Lynn Eden was Associate Director for Research at Stanford University's Center for International Security and Cooperation, Freeman Spogli Institute for International Studies until January 2016. Eden received her Ph.D. in sociology from the University of Michigan, held several pre- and post-doctoral fellowships, and taught in the history department at Carnegie Mellon before coming to Stanford.
In the area of international security, Eden has focused on U.S. foreign and military policy, arms control, the social construction of science and technology, and organizational issues regarding nuclear policy and homeland security. She co-edited, with Steven E. Miller, Nuclear Arguments: Understanding the Strategic Nuclear Arms and Arms Control Debates (Ithaca, N.Y.: Cornell University Press, 1989). She was an editor of The Oxford Companion to American Military History (New York: Oxford University Press, 2000), which takes a social and cultural perspective on war and peace in U.S. history. That volume was chosen as a Main Selection of the History Book Club.
Eden's book Whole World on Fire: Organizations, Knowledge, and Nuclear Weapons Devastation (Ithaca: Cornell University Press, 2004; New Delhi: Manas Publications, 2004) explores how and why the U.S. government--from World War II to the present--has greatly underestimated the damage caused by nuclear weapons by failing to predict damage from firestorms. It shows how well-funded and highly professional organizations, by focusing on what they do well and systematically excluding what they don't, may build a poor representation of the world--a self-reinforcing fallacy that can have serious consequences, from the sinking of the Titanic to not predicting the vulnerability of the World Trade Center to burning jet fuel. Whole World on Fire won the American Sociological Association's 2004 Robert K. Merton Award for best book in science, knowledge, and technology.

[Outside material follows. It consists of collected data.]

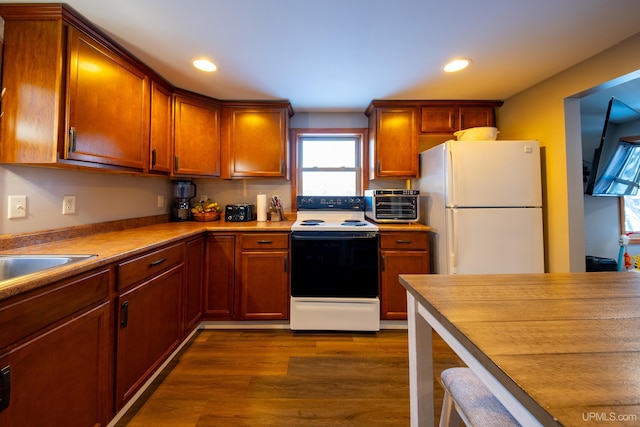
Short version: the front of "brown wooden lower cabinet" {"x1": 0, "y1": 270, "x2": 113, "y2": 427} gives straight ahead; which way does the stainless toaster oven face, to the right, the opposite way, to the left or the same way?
to the right

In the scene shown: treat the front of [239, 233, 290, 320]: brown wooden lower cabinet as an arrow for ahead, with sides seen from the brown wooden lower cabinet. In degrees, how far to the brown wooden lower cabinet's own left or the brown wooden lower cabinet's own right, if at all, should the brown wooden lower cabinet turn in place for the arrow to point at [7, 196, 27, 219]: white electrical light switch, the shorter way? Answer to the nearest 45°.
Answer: approximately 45° to the brown wooden lower cabinet's own right

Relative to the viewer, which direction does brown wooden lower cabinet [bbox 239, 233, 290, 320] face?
toward the camera

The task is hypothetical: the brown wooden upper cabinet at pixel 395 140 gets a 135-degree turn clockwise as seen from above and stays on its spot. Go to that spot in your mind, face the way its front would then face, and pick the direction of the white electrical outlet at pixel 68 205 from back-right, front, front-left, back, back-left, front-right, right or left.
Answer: left

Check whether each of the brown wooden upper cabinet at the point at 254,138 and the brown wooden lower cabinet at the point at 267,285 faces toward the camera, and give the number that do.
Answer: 2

Eden has also written on life in small-town America. Her first book, Crisis in Watertown (Ann Arbor: University of Michigan Press, 1972), was her college senior thesis; it was a finalist for a National Book Award in 1973. Her second book, Witness in Philadelphia, with Florence Mars (Baton Rouge: Louisiana State University Press, 1977), about the murders of civil rights workers Schwerner, Chaney, and Goodman in the summer of 1964, was a Book of the Month Club Alternate Selection.